Warthin S Tümörü, Adenolenfoma

Warthin tümörü (Warthin S Tümörü) ve Adenolimfoma (Adenotimfoma), parotis tükürük bezlerinin en sık görülen tümörleri arasındadır. Epitel ve lenfoid dokudan kaynaklanırlar ve içlerinde kistik boşluklar oluşur.

Warthin tümörü, adını bu tümörü 1929'da tanımlayan Amerikalı patolog Aldred Warthin'den almıştır. Parotis bezinin kistik tümörü veya papiller kistadenoma lenfoepitelyomatöz olarak da bilinir.

Warthin tümörü yaşlı erkeklerde sık görülür, kadınlarda ise nadirdir. Genellikle herhangi bir belirtiye neden olmaz ve röntgen muayenesi sırasında tesadüfen keşfedilir. Ancak bazı durumlarda tümör ağrıya, bezin büyümesine ve hatta çevre dokulara bası semptomlarına neden olabilir.

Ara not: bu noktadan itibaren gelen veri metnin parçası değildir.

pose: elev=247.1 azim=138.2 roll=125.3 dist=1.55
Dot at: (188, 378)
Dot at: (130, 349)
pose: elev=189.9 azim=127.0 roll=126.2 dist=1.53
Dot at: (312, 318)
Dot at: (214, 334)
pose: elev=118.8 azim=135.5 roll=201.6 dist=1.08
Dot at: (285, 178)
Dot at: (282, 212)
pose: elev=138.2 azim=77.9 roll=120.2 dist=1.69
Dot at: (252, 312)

Warthin tümörünü teşhis etmek için ultrason, CT ve MRI gibi çeşitli yöntemler kullanılır. Kesin tanı ancak biyopsi sonrasında konulabilir.

Adenolenfoma veya adenotimpanoma, parotis tükürük bezinin daha nadir bir tümörüdür. Aynı zamanda epitelyal ve lenfoid dokudan da kaynaklanır ve kistik boşlukların oluşmasıyla karakterize edilir.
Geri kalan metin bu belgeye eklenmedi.